Operate the hydraulic system and check for which individual hydraulic system components are malfunctioning by operating slowly. For example, if the bucket on a tractor-loader-backhoe does not raise or lower at the normal speed, but other hydraulic attachments operate normally then the restriction is in the lines and components that service the bucket. Visually inspect those components for external leaks. Thoroughly inspect connection points.
If no external restriction is found then the restriction may be internal. Large contaminants or debris may be partially blocking a valve or restricting part of a cylinder or motor.
Check the hydraulic pump, if you cannot isolate the restriction and the entire system is operating slowly. If you hear or feel cavitation then the pump is not getting enough flow and a restriction may be occurring before the pump. Determine that the fluid levels are adequate and the all filters and strainers are clean. Also, check the inlet line to make sure that there is no blockage or kinking. Lastly, verify that the pump shaft is operating and not damaged.
Inspecting for weak hydraulics or breakout force issues
A weak hydraulic system or improper breakout force is the result of low hydraulic system pressure. The system may not be delivering the amount of flow and pressure needed. This may be caused by pressure leaks. Pressure problems can result from damaged pumps, worn valves and worn system components such as motors and cylinders. If, for example, a loading bucket does not lift as much weight as it should, then there is a leak in the fluid system causing pressure to be reduced. To identify the problem follow these steps:
Completely extend the bucket and turn the engine off. Bleed off pressure from the line by moving the control lever back and forth a couple of times. Watch to see if the bucket or arm begins to move as pressure bleeds off. If movement is visible the leak could be in the cylinder, or a valve that controls flow to the bucket, or both.
Support the extended bucket and disconnect the hose that is not under pressure from the cylinder. Now, carefully remove the bucket support. If you see hydraulic fluid seeping from the port then cylinder is leaking. If no leaks are noticed at the cylinder then a hydraulic valve may be malfunctioning.
Repeat this for all attachment points on the hydraulic system. If no leak is identified then the hydraulic pump or one of the primary hydraulic valves may be leaking.

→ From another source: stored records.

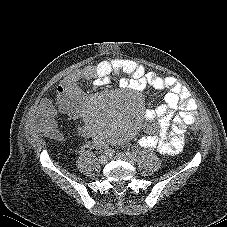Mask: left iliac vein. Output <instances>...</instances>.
Masks as SVG:
<instances>
[{"mask_svg": "<svg viewBox=\"0 0 227 227\" xmlns=\"http://www.w3.org/2000/svg\"><path fill=\"white\" fill-rule=\"evenodd\" d=\"M117 158L128 161L132 164L136 162V158L131 153H117Z\"/></svg>", "mask_w": 227, "mask_h": 227, "instance_id": "4c4485c4", "label": "left iliac vein"}]
</instances>
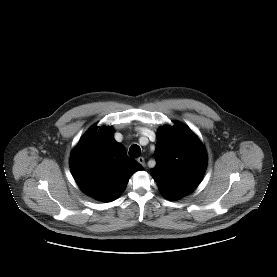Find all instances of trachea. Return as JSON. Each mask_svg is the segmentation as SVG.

To check that internal leaks are occurring look for excessive heat in the hydraulic fluid. If internal leaks are present the hydraulic fluid will escape where the leak is. Leakage increases friction and causes the hydraulic fluid to heat up.

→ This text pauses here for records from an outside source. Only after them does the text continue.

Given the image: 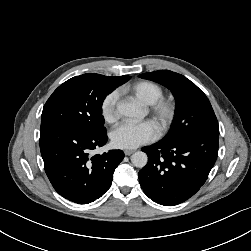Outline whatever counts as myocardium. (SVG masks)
<instances>
[{
    "label": "myocardium",
    "mask_w": 251,
    "mask_h": 251,
    "mask_svg": "<svg viewBox=\"0 0 251 251\" xmlns=\"http://www.w3.org/2000/svg\"><path fill=\"white\" fill-rule=\"evenodd\" d=\"M148 111L156 122L158 129L164 132L174 121L176 116V104L171 99L162 97L150 104Z\"/></svg>",
    "instance_id": "myocardium-1"
}]
</instances>
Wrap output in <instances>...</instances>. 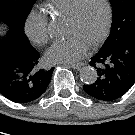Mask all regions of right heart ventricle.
<instances>
[{
    "mask_svg": "<svg viewBox=\"0 0 135 135\" xmlns=\"http://www.w3.org/2000/svg\"><path fill=\"white\" fill-rule=\"evenodd\" d=\"M78 0H48L46 9L55 16L68 18Z\"/></svg>",
    "mask_w": 135,
    "mask_h": 135,
    "instance_id": "obj_1",
    "label": "right heart ventricle"
}]
</instances>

The initial step in preventative maintenance and preventing run-to-failures is learning about your hydraulic system. Knowing where hydraulic fluid flows and how the system operates is important. Be able to identify hydraulic system components and know how hoses and lines are supposed to be routed. Determine which hydraulic valves service which cylinders and the valves that service the motor. Once you know your hydraulic system and how it operates regular maintenance and preventative maintenance inspections will be easier and more efficient.
I encourage you to develop processes that require your operators to perform pre-operational inspections before using any equipment that has hydraulics. Have a process for recording deficiencies and then getting those deficiencies repaired by a professional hydraulic technician.